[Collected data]

++++++++++

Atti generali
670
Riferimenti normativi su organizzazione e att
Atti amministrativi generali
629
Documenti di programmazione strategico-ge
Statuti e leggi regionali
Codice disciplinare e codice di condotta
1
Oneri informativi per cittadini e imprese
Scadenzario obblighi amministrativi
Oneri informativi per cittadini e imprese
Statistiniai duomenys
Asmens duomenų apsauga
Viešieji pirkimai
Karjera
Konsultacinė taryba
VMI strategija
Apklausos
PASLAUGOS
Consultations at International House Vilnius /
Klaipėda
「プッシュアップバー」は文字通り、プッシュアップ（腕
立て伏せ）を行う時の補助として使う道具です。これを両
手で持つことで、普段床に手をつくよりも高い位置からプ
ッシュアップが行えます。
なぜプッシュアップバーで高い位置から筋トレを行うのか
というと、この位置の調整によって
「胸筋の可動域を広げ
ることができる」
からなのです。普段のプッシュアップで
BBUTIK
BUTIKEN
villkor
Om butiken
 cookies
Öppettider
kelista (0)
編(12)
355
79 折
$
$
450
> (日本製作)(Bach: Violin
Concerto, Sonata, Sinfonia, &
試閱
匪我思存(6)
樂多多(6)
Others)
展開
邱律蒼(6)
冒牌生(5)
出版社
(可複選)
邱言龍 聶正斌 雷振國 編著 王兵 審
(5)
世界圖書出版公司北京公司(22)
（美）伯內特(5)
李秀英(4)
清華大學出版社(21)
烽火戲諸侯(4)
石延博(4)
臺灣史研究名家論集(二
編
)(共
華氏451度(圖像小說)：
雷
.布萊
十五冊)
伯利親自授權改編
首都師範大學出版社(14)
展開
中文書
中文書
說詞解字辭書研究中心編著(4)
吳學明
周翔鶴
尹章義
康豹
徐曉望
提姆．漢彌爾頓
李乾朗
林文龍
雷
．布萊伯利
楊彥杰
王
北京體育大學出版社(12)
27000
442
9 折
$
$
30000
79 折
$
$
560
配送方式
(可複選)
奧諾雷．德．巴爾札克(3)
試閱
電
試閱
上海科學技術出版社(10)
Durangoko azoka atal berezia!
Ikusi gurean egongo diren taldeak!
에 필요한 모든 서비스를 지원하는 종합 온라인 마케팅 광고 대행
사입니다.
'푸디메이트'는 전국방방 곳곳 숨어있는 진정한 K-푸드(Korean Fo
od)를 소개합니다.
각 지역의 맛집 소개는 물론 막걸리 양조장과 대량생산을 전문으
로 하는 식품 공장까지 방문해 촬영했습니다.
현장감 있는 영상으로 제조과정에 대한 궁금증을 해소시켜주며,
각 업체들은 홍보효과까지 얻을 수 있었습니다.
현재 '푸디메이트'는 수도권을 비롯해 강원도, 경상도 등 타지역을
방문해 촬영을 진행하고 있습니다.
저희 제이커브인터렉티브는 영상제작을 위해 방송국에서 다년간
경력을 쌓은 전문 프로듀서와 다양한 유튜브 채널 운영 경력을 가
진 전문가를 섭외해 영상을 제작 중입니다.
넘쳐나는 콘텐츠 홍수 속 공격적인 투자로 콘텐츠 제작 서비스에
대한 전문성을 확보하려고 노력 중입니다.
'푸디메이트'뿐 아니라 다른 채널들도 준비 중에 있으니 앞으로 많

++++++++++

Work to complete.
Please write out every one of the lines above word for word, keeping their order and line breaks unchanged.

Answer to this problem.
Atti generali
670
Riferimenti normativi su organizzazione e att
Atti amministrativi generali
629
Documenti di programmazione strategico-ge
Statuti e leggi regionali
Codice disciplinare e codice di condotta
1
Oneri informativi per cittadini e imprese
Scadenzario obblighi amministrativi
Oneri informativi per cittadini e imprese
Statistiniai duomenys
Asmens duomenų apsauga
Viešieji pirkimai
Karjera
Konsultacinė taryba
VMI strategija
Apklausos
PASLAUGOS
Consultations at International House Vilnius /
Klaipėda
「プッシュアップバー」は文字通り、プッシュアップ（腕
立て伏せ）を行う時の補助として使う道具です。これを両
手で持つことで、普段床に手をつくよりも高い位置からプ
ッシュアップが行えます。
なぜプッシュアップバーで高い位置から筋トレを行うのか
というと、この位置の調整によって
「胸筋の可動域を広げ
ることができる」
からなのです。普段のプッシュアップで
BBUTIK
BUTIKEN
villkor
Om butiken
 cookies
Öppettider
kelista (0)
編(12)
355
79 折
$
$
450
> (日本製作)(Bach: Violin
Concerto, Sonata, Sinfonia, &
試閱
匪我思存(6)
樂多多(6)
Others)
展開
邱律蒼(6)
冒牌生(5)
出版社
(可複選)
邱言龍 聶正斌 雷振國 編著 王兵 審
(5)
世界圖書出版公司北京公司(22)
（美）伯內特(5)
李秀英(4)
清華大學出版社(21)
烽火戲諸侯(4)
石延博(4)
臺灣史研究名家論集(二
編
)(共
華氏451度(圖像小說)：
雷
.布萊
十五冊)
伯利親自授權改編
首都師範大學出版社(14)
展開
中文書
中文書
說詞解字辭書研究中心編著(4)
吳學明
周翔鶴
尹章義
康豹
徐曉望
提姆．漢彌爾頓
李乾朗
林文龍
雷
．布萊伯利
楊彥杰
王
北京體育大學出版社(12)
27000
442
9 折
$
$
30000
79 折
$
$
560
配送方式
(可複選)
奧諾雷．德．巴爾札克(3)
試閱
電
試閱
上海科學技術出版社(10)
Durangoko azoka atal berezia!
Ikusi gurean egongo diren taldeak!
에 필요한 모든 서비스를 지원하는 종합 온라인 마케팅 광고 대행
사입니다.
'푸디메이트'는 전국방방 곳곳 숨어있는 진정한 K-푸드(Korean Fo
od)를 소개합니다.
각 지역의 맛집 소개는 물론 막걸리 양조장과 대량생산을 전문으
로 하는 식품 공장까지 방문해 촬영했습니다.
현장감 있는 영상으로 제조과정에 대한 궁금증을 해소시켜주며,
각 업체들은 홍보효과까지 얻을 수 있었습니다.
현재 '푸디메이트'는 수도권을 비롯해 강원도, 경상도 등 타지역을
방문해 촬영을 진행하고 있습니다.
저희 제이커브인터렉티브는 영상제작을 위해 방송국에서 다년간
경력을 쌓은 전문 프로듀서와 다양한 유튜브 채널 운영 경력을 가
진 전문가를 섭외해 영상을 제작 중입니다.
넘쳐나는 콘텐츠 홍수 속 공격적인 투자로 콘텐츠 제작 서비스에
대한 전문성을 확보하려고 노력 중입니다.
'푸디메이트'뿐 아니라 다른 채널들도 준비 중에 있으니 앞으로 많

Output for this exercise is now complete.